Амосов, однако, уже успел оправиться, покраснел только и сказал еще раз с досадой:
– Идиоты. Нашли чем шутить.
– А что? – подскочил Самохин. – Жалко? Может, тряпочку тебе дать? Поплачешь?
Амосов, который никогда никого не трогал из боязни получить сдачи, вдруг вскочил и замахнулся на Самохина.
– Я тебе морду, дураку, побью! – закричал он и затопал ногами. – Я тебе пощечину дам!
И, волнуясь, быстро вышел из класса.
– Ябедничать отправился, – покачали головой ребята. – Будет теперь нам за «первое апреля».
Однако Амосов вернулся в класс и сел на свое место.
– Донес? – спросил Самохин.
– Я… вовсе не доносить ходил, а… воду пить… А если будешь приставать, честное слово, директору скажу.
– А вот это видал? – Самохин показал кулак.
– Не запугаешь, – крепился Амосов. – Отойди.
– Да что ты говоришь? – передразнил Самохин.
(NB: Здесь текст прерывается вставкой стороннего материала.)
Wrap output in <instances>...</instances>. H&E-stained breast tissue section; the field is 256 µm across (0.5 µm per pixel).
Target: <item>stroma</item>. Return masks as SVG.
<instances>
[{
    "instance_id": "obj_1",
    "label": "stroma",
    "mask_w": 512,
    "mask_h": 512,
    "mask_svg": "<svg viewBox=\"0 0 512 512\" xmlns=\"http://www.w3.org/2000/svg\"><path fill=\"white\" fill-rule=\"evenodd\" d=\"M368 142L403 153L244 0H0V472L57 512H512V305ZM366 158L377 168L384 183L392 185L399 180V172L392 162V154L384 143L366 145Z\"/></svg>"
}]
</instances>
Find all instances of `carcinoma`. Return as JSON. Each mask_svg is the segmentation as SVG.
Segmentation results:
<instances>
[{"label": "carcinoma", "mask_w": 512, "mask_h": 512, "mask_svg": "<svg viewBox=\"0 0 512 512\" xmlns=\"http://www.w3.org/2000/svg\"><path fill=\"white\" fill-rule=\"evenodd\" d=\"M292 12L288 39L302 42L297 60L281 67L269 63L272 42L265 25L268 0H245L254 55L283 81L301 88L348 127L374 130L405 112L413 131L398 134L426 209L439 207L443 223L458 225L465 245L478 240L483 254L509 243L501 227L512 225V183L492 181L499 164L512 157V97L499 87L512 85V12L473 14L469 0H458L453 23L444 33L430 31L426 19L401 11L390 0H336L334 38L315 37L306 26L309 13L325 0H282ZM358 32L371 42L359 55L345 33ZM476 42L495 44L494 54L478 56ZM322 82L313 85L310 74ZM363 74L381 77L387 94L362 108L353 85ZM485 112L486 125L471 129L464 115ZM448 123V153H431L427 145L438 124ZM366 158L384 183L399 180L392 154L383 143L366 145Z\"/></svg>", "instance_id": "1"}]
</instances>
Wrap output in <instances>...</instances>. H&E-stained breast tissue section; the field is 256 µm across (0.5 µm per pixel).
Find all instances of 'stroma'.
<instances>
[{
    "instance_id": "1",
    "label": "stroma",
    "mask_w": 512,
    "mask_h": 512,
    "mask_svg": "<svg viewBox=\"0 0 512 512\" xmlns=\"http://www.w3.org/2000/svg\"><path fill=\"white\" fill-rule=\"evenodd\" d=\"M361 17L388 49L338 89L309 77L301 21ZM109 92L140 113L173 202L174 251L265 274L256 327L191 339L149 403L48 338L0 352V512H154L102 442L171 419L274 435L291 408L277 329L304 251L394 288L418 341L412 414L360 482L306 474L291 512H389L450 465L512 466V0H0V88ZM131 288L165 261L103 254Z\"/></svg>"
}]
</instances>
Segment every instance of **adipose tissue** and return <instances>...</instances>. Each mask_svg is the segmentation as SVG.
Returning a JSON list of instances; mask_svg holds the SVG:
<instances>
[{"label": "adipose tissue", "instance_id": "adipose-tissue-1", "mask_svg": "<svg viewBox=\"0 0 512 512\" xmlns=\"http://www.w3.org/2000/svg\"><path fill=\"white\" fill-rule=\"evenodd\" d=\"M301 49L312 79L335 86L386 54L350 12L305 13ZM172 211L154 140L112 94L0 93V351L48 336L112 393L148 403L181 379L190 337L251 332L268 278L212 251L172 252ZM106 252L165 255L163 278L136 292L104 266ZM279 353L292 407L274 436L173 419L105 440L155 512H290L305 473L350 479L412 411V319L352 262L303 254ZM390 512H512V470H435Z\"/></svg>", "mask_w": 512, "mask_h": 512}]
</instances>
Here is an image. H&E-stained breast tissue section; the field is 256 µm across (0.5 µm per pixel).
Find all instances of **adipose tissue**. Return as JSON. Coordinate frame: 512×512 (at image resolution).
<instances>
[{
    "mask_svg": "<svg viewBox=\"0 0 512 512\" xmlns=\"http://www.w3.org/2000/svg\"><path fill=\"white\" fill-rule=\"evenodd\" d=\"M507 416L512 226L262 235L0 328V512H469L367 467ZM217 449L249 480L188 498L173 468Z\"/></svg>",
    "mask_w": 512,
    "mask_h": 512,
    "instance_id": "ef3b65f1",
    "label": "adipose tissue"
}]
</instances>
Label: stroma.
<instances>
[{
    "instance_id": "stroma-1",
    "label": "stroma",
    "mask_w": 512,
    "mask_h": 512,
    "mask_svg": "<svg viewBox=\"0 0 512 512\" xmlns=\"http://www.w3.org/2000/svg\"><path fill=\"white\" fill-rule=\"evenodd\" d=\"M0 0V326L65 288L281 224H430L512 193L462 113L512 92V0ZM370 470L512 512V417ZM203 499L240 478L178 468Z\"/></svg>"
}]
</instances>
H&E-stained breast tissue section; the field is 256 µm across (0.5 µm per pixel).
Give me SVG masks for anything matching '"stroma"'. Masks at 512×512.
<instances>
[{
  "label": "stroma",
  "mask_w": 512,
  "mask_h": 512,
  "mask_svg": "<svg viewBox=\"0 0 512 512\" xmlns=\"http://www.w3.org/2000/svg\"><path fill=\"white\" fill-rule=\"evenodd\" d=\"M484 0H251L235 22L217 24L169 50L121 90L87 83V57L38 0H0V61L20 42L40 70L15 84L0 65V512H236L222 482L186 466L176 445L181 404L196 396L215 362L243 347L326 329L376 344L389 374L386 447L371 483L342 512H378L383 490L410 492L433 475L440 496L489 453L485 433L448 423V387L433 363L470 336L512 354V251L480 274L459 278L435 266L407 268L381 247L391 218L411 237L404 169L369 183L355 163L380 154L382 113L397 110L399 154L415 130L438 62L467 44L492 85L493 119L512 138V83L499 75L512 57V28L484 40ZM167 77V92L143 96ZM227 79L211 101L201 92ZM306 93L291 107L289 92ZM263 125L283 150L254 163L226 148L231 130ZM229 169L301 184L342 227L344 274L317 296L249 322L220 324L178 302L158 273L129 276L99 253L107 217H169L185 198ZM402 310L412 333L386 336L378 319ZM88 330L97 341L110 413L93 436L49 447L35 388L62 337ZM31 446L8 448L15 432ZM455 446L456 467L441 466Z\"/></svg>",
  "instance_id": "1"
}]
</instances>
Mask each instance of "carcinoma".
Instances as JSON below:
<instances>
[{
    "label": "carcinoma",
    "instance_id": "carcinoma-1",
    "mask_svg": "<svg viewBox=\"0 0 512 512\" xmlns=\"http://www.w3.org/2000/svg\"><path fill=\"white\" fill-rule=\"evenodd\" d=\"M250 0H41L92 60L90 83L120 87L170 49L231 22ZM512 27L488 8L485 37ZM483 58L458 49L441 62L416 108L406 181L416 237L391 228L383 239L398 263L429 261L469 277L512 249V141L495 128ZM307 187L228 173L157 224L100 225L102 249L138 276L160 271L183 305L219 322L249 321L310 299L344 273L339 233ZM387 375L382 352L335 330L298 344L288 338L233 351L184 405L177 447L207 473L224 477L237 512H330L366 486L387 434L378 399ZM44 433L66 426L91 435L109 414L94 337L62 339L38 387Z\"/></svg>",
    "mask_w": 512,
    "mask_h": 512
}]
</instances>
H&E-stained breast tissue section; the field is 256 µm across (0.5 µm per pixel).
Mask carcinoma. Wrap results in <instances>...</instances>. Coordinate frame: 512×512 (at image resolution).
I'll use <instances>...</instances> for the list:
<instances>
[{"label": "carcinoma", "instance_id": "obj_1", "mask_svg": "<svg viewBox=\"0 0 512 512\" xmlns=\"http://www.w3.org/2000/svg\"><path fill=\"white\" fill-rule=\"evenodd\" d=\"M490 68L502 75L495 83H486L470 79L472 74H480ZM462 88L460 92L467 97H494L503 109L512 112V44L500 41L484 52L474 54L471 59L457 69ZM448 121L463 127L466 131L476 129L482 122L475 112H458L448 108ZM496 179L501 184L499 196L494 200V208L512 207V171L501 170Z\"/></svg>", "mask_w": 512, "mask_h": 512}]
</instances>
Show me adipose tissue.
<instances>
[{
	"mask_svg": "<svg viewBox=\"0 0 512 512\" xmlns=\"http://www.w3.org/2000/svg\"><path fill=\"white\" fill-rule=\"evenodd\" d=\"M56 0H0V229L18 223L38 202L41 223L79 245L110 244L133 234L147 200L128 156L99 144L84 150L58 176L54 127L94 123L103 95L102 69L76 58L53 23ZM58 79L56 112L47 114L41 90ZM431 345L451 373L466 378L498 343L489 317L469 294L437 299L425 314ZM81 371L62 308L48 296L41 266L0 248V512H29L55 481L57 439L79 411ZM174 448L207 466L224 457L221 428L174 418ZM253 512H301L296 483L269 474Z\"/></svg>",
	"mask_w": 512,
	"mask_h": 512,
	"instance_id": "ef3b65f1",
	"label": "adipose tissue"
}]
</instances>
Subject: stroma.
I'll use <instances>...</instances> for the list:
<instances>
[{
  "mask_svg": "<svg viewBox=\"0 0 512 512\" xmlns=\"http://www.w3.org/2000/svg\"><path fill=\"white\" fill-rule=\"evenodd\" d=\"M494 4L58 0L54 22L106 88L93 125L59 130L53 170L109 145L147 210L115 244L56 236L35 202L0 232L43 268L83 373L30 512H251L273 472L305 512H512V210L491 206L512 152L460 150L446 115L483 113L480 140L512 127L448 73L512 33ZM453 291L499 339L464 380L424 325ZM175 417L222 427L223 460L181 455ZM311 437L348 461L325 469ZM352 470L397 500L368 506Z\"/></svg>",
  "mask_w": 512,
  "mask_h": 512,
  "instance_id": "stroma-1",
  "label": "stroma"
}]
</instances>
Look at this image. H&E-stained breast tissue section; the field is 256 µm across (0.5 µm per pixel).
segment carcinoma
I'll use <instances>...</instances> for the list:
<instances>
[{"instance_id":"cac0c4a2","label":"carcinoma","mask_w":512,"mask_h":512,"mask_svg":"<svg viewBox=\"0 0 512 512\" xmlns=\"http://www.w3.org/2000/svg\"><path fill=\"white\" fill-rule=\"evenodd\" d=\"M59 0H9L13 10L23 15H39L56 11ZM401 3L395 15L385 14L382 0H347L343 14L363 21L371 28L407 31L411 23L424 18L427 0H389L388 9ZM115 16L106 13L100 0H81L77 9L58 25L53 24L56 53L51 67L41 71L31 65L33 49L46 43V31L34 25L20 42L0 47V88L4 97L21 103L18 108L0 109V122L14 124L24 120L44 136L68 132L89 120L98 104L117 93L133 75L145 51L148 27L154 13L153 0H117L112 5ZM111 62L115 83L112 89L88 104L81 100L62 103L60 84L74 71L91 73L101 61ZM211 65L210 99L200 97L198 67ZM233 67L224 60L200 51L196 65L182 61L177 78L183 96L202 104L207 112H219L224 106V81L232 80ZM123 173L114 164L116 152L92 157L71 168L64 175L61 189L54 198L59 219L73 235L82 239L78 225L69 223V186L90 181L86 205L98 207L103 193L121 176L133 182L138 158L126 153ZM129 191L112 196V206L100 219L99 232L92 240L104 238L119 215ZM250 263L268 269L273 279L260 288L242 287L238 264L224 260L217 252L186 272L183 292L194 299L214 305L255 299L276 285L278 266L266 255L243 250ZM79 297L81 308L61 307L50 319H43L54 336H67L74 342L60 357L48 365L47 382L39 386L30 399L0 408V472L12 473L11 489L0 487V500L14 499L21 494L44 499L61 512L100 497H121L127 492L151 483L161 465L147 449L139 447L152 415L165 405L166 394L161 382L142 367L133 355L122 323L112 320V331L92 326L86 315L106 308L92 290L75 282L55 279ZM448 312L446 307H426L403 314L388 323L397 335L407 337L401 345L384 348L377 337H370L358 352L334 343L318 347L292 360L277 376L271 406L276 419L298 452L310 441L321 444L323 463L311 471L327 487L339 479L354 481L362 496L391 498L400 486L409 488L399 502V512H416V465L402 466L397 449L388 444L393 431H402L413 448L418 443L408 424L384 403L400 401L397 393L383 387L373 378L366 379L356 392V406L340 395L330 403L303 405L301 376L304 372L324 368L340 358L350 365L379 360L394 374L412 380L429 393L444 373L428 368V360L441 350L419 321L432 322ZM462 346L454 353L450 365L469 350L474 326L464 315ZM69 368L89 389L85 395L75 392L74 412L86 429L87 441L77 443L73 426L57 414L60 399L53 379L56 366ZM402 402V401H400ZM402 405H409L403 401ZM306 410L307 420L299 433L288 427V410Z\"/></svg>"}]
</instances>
И вдруг, меняя голос: – Эх ты, курдюк бараний! Шваброчку жалко стало. Помрет твоя Шваброчка, некому будет мальчика приголубить, пятерочку за поклончик поставить.
Самохин, пожалуй, и еще подразнил бы Амосова, но в класс вошел математик, и началась письменная работа.
Математик продиктовал задачу:
«Купец купил 75,7 аршина ситца по 9 копеек… и 87,2 аршина бязи по 14,4 копейки… Распродав мануфактуру, – первую по 13 копеек, а вторую по 18,2, – купец на вырученные деньги купил сахару… Спрашивается: почем ему обошелся фунт сахару, если он…»
Когда условия задачи были продиктованы, математик спросил Самоху:
– Вы почему сидите сложа руки?
Самоха встал и безнадежно посмотрел на учителя. Вспомнился ему тот тихий, хороший вечер, когда сидел он у Адриана Адриановича, когда тот ласково и терпеливо объяснял ему по геометрии. Дал тогда Самохин слово учиться и, правда, первое время слово свое держал крепко. Но время шло, менялись обстоятельства. Изменился и сам Адриан Адрианович…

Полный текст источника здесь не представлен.